An alternative approach is to use a horizontally scaled array of threshold evaluators, partitioning the set of alarm rules across these workers. Each worker would poll for the aggregated metric corresponding to each rule they've been assigned.
The allocation of rules to evaluation workers could take into account both locality (ensuring rules applying to the same metric are handled by the same workers if possible) and fairness (ensuring the workload is evenly balanced across the current population of workers).
Logical combination of alarm states:
A mechanism to combine the states of multiple basic alarms into overarching meta-alarms could be useful in reducing noise from detailed monitoring.
We would need to determine:
* whether the meta-alarm threshold evaluation should be based on notification from basic alarms, or on re-evaluation of the underlying conditions
* what complexity of logical combination we should support (number of basic alarms; &&, ||, !, subset-of, etc.)

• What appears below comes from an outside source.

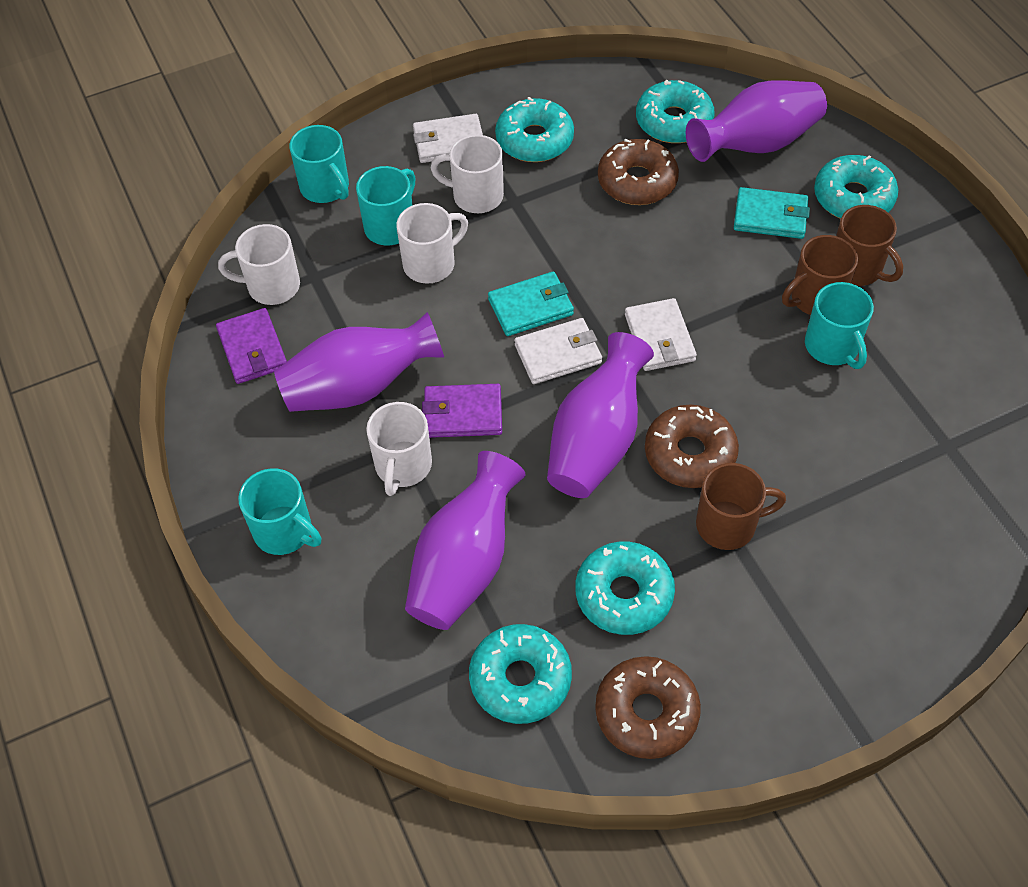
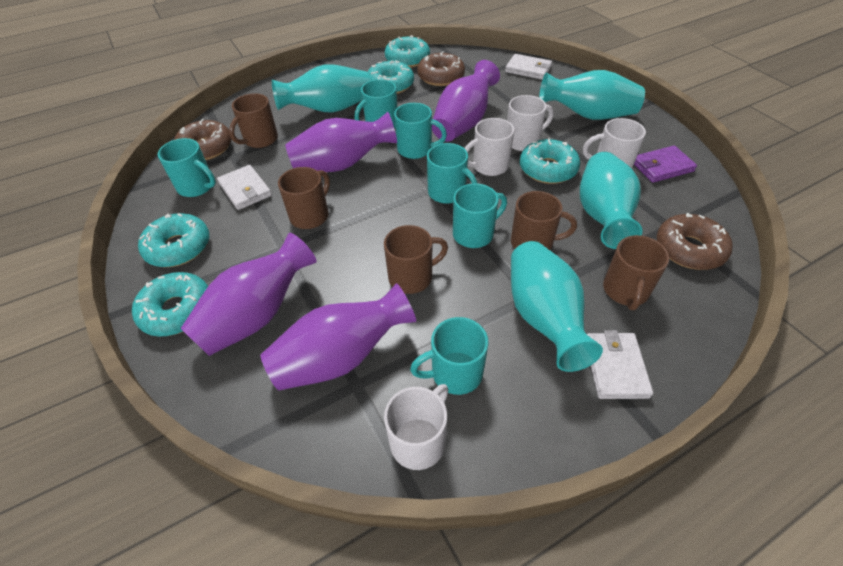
brown mug: 3 -> 5
purple wallet: 2 -> 1
turquoise mug: 4 -> 6
turquoise vase: 0 -> 4
turquoise wallet: 2 -> 0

* whether an extended concept of simultaneity is required to handle lags in state changes
The polling cycle would also provide a logical point to implement policies such as:
* correcting for metric lag
* gracefully handling sparse metrics versus detecting missing expected datapoints
* selectively excluding chaotic data.
This design session will discuss & agree the best approaches to manage this distributed threshold evaluation, while seemlessly handling up- and down-scaling of the worker pool (i.e. fairly re-balance and avoid duplicate evaluation).